Collected data:
"""
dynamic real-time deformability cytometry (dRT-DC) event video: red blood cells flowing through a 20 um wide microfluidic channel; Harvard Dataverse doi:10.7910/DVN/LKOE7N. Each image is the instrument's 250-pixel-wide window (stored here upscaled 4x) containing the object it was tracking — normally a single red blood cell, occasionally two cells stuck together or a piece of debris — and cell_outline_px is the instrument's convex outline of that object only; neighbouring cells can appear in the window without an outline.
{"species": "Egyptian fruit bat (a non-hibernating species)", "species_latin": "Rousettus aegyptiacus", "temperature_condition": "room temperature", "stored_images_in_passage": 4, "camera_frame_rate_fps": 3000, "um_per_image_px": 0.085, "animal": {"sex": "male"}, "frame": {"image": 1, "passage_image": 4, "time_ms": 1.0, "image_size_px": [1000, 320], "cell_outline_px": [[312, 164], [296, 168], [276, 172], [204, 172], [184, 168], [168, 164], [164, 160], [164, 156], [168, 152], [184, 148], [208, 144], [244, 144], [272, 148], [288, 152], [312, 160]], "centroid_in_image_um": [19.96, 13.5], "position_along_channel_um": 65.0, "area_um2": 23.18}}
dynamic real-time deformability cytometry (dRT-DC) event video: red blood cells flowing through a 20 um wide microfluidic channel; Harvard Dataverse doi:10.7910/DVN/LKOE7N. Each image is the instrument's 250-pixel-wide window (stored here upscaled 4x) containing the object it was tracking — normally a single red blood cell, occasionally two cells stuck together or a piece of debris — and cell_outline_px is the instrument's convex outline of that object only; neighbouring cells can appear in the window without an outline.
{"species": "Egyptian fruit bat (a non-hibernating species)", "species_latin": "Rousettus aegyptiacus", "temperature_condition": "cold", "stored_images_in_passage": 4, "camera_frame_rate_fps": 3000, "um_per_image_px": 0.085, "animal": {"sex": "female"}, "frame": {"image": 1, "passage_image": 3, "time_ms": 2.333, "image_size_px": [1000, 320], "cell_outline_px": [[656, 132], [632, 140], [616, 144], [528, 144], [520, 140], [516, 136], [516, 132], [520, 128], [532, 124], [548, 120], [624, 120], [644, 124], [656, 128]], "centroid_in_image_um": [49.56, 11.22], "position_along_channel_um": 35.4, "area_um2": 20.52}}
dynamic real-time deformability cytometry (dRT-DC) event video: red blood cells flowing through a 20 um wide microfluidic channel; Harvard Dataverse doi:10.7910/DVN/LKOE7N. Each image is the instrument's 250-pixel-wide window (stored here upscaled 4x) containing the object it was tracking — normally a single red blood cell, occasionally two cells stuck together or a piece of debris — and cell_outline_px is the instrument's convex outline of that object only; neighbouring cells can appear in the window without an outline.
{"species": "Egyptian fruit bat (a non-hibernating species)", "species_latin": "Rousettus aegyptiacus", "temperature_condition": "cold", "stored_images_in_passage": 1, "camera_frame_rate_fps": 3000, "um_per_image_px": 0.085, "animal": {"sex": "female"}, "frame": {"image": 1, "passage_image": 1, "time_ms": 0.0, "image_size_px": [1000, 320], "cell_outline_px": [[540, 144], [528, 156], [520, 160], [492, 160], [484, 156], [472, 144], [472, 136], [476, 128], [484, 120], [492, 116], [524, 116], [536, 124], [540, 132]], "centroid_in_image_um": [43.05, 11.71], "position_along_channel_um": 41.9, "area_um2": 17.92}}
"""
Write out the full listing exactly as given.

dynamic real-time deformability cytometry (dRT-DC) event video: red blood cells flowing through a 20 um wide microfluidic channel; Harvard Dataverse doi:10.7910/DVN/LKOE7N. Each image is the instrument's 250-pixel-wide window (stored here upscaled 4x) containing the object it was tracking — normally a single red blood cell, occasionally two cells stuck together or a piece of debris — and cell_outline_px is the instrument's convex outline of that object only; neighbouring cells can appear in the window without an outline.
{"species": "Egyptian fruit bat (a non-hibernating species)", "species_latin": "Rousettus aegyptiacus", "temperature_condition": "room temperature", "stored_images_in_passage": 4, "camera_frame_rate_fps": 3000, "um_per_image_px": 0.085, "animal": {"sex": "male"}, "frame": {"image": 1, "passage_image": 4, "time_ms": 1.0, "image_size_px": [1000, 320], "cell_outline_px": [[312, 164], [296, 168], [276, 172], [204, 172], [184, 168], [168, 164], [164, 160], [164, 156], [168, 152], [184, 148], [208, 144], [244, 144], [272, 148], [288, 152], [312, 160]], "centroid_in_image_um": [19.96, 13.5], "position_along_channel_um": 65.0, "area_um2": 23.18}}
dynamic real-time deformability cytometry (dRT-DC) event video: red blood cells flowing through a 20 um wide microfluidic channel; Harvard Dataverse doi:10.7910/DVN/LKOE7N. Each image is the instrument's 250-pixel-wide window (stored here upscaled 4x) containing the object it was tracking — normally a single red blood cell, occasionally two cells stuck together or a piece of debris — and cell_outline_px is the instrument's convex outline of that object only; neighbouring cells can appear in the window without an outline.
{"species": "Egyptian fruit bat (a non-hibernating species)", "species_latin": "Rousettus aegyptiacus", "temperature_condition": "cold", "stored_images_in_passage": 4, "camera_frame_rate_fps": 3000, "um_per_image_px": 0.085, "animal": {"sex": "female"}, "frame": {"image": 1, "passage_image": 3, "time_ms": 2.333, "image_size_px": [1000, 320], "cell_outline_px": [[656, 132], [632, 140], [616, 144], [528, 144], [520, 140], [516, 136], [516, 132], [520, 128], [532, 124], [548, 120], [624, 120], [644, 124], [656, 128]], "centroid_in_image_um": [49.56, 11.22], "position_along_channel_um": 35.4, "area_um2": 20.52}}
dynamic real-time deformability cytometry (dRT-DC) event video: red blood cells flowing through a 20 um wide microfluidic channel; Harvard Dataverse doi:10.7910/DVN/LKOE7N. Each image is the instrument's 250-pixel-wide window (stored here upscaled 4x) containing the object it was tracking — normally a single red blood cell, occasionally two cells stuck together or a piece of debris — and cell_outline_px is the instrument's convex outline of that object only; neighbouring cells can appear in the window without an outline.
{"species": "Egyptian fruit bat (a non-hibernating species)", "species_latin": "Rousettus aegyptiacus", "temperature_condition": "cold", "stored_images_in_passage": 1, "camera_frame_rate_fps": 3000, "um_per_image_px": 0.085, "animal": {"sex": "female"}, "frame": {"image": 1, "passage_image": 1, "time_ms": 0.0, "image_size_px": [1000, 320], "cell_outline_px": [[540, 144], [528, 156], [520, 160], [492, 160], [484, 156], [472, 144], [472, 136], [476, 128], [484, 120], [492, 116], [524, 116], [536, 124], [540, 132]], "centroid_in_image_um": [43.05, 11.71], "position_along_channel_um": 41.9, "area_um2": 17.92}}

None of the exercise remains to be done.